Extract:
----

Syntax: DspuPuStatsEntry
Max-Access: Not-accessible
dspuPuStatsSentBytes
Specifies the number of bytes sent by this PU.
Syntax: Counter32
Access: Read-only
dspuPuStatsRcvdBytes
Specifies the number of bytes received by this PU.
Syntax: Counter32
Max-Access: Read-only
dspuPuStatsSentFrames
Specifies the number of frames sent by this PU.
Syntax: Counter32
Max-Access: Read-only
dspuPuStatsRcvdFrames
Specifies the number of frames received by this PU.
Syntax: Counter32
Max-Access: Read-only
dspuPuStatsSentNegativeRsps
Specifies the number of negative responses sent by this PU.
Syntax: Counter32
Max-Access: Read-only
dspuPuStatsRcvdNegativeRsps
Specifies the number of negative responses received by this PU.
Syntax: Counter32
Max-Access: Read-only
dspuPuStatsActiveLus
Specifies the number of active LUs on this PU (an LU becomes active when a positive ACTLU response is received).
Syntax: Counter32
Max-Access: Read-only
dspuPuStatsInactiveLus
Specifies the number of inactive LUs on this PU (an LU is inactive until an ACTLU request or a positive ACLTU response is received).
Syntax: Counter32
Max-Access: Read-only
dspuPuStatsBindLus
Specifies the number of LUs on this PU which are active-in-session (an LU is active-in-session when a BIND request is received).
Syntax: Counter32
Max-Access: Read-only
dspuPuStatsActivationFailures
Specifies the number of activation failures for this PU.
Syntax: Counter32
Max-Access: Read-only
dspuPuStatsLastActivationFailureReason
Specifies the reason for last activation failure of this PU.
Syntax: Integer
1 = noError
|
No PU activation failure has been detected.
|
2 = otherError
|
Undefined error detected during PU activation.
|
3 = internalError
|
Internal resources error detected during PU activation.
|
4 = configuration error
|
PU could not be activated.
|
5 = puNegativeResponse
|
Negative ACTPU response received from remote PU.
|
6 = puAlreadyActive
|
PU is already active.
|
Max-Access: Read-only
End of Table
dspuLuAdminTable
Table listing all LUs owned by the PU.

----

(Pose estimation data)
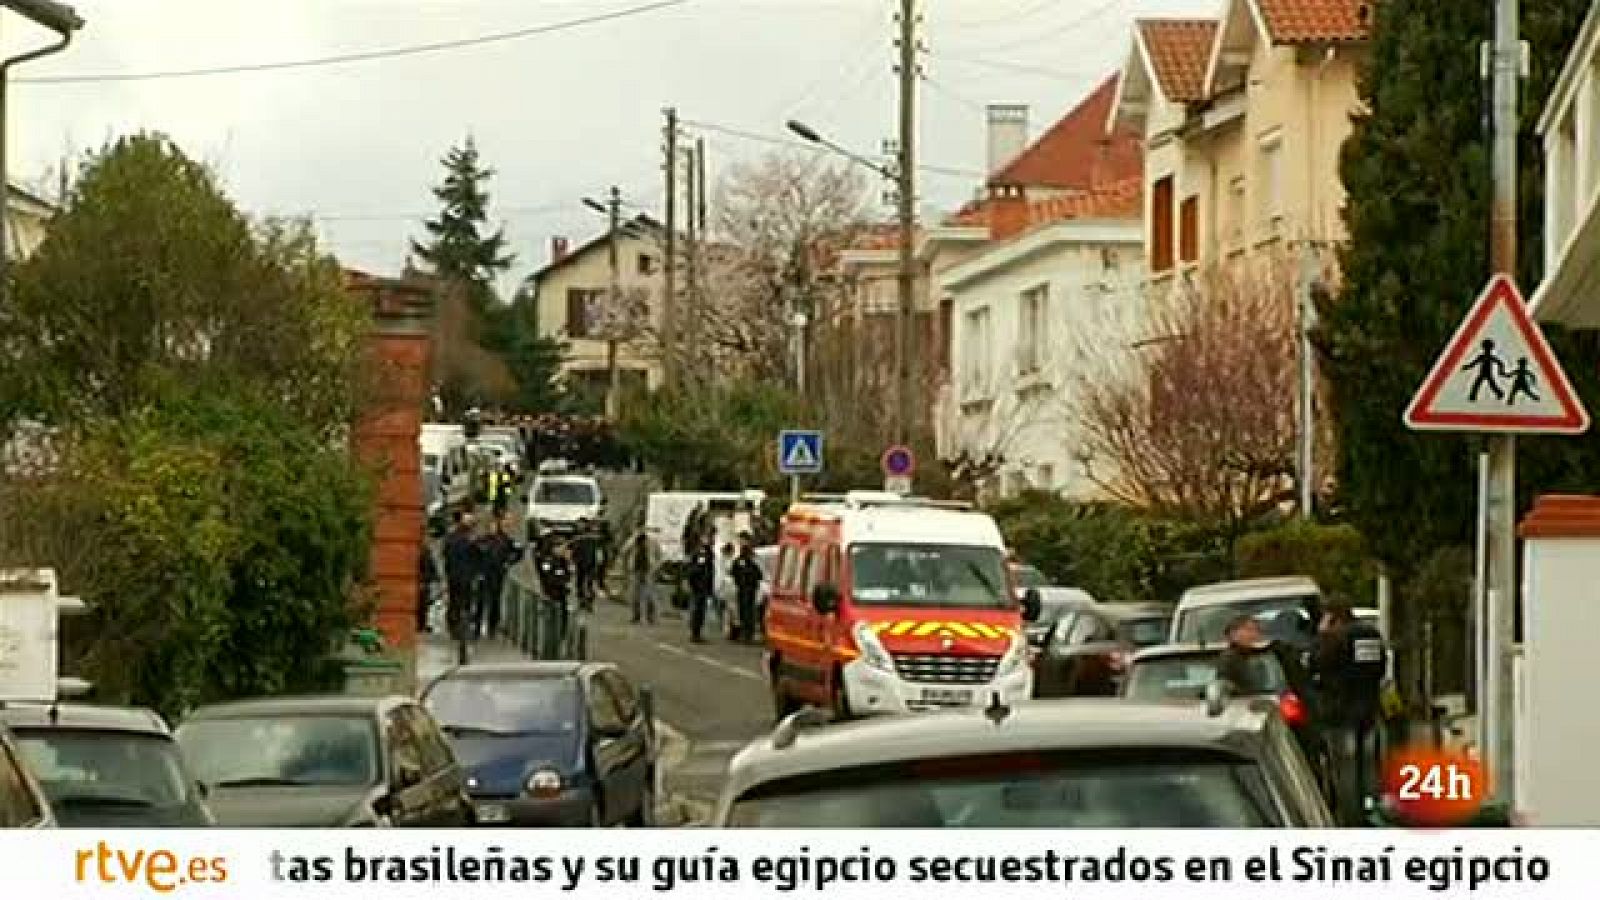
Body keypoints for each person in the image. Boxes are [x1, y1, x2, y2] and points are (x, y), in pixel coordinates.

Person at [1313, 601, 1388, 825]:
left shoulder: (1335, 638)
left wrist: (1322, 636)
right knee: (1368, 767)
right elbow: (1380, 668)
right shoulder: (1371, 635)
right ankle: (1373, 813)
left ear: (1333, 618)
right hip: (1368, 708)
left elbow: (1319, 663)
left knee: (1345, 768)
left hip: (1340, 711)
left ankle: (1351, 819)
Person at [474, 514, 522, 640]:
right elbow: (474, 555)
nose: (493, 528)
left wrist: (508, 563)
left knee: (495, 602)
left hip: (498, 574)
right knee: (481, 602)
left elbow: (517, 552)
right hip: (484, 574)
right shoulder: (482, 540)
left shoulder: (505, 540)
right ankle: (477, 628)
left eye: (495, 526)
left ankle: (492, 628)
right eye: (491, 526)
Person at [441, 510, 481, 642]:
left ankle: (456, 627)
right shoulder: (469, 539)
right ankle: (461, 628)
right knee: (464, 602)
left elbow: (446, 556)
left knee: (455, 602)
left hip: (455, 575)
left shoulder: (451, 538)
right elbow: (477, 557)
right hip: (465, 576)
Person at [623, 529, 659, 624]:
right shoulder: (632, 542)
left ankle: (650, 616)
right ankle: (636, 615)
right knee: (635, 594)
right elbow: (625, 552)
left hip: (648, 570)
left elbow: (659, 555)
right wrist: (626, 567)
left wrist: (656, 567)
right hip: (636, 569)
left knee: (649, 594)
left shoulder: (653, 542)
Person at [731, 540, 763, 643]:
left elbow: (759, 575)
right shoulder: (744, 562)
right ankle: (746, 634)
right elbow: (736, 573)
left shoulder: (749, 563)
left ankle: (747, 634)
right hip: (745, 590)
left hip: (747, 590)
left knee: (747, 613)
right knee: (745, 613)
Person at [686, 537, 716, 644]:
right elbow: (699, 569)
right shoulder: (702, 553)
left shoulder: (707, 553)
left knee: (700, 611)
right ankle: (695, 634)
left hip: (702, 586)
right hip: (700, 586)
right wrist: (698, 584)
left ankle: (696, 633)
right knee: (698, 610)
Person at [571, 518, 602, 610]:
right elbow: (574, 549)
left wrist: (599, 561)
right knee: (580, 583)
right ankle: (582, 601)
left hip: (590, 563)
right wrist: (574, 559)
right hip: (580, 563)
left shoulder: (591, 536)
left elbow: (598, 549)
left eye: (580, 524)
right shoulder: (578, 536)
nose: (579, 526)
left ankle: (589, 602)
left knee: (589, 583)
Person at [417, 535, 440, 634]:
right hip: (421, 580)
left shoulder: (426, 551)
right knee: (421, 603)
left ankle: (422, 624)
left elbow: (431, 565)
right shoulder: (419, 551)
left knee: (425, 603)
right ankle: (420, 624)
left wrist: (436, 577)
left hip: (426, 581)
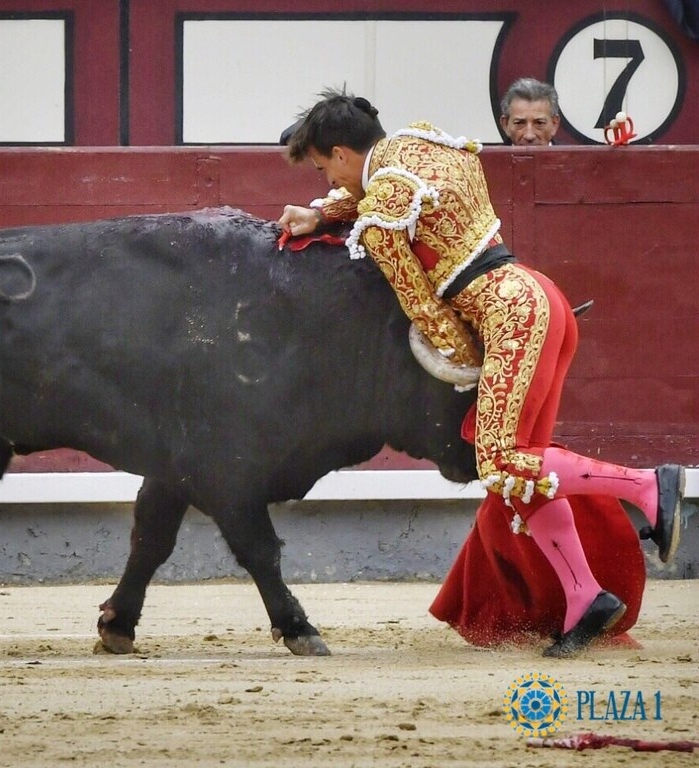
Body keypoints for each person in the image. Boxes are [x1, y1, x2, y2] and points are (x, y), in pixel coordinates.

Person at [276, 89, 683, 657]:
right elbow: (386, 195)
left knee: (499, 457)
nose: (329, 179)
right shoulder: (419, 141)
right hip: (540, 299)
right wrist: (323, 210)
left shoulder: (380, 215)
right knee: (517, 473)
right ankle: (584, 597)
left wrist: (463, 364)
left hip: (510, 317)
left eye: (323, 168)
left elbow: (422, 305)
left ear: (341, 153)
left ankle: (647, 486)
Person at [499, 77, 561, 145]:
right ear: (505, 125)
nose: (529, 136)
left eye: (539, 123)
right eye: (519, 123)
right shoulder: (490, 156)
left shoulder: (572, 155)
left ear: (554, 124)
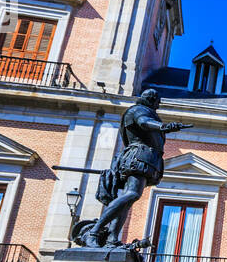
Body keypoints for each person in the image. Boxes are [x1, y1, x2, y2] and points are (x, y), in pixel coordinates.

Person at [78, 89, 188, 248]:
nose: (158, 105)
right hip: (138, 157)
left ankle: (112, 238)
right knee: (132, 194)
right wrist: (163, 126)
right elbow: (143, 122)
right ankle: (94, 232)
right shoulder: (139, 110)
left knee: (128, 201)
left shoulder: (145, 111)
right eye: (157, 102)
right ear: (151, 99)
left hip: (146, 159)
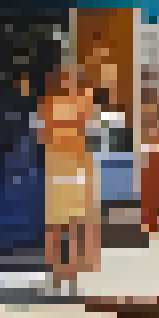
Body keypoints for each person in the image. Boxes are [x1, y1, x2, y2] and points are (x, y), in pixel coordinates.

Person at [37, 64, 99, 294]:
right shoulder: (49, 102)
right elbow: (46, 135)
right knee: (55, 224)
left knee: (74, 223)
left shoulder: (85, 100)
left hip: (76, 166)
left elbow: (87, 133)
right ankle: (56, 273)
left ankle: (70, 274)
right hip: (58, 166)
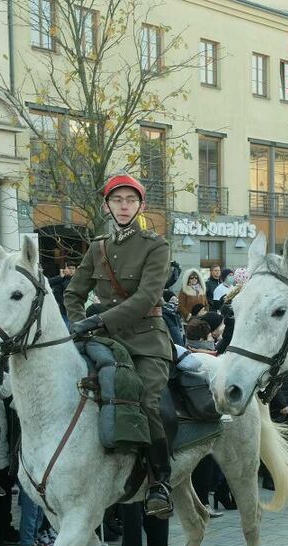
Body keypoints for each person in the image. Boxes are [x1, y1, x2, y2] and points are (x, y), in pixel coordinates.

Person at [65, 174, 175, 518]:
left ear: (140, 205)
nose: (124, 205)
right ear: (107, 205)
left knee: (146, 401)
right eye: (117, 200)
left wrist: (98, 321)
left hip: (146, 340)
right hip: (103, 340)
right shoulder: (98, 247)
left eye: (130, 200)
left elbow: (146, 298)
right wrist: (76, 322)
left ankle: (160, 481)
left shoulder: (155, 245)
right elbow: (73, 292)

----

Task item:
Reproduce verbatim the stretch of the DSPU statistics reference from "Syntax: Integer" through "resources error detected during PU activation.".

Written solution:
Syntax: Integer
1 = noError
|
No PU activation failure has been detected.
|
2 = otherError
|
Undefined error detected during PU activation.
|
3 = internalError
|
Internal resources error detected during PU activation.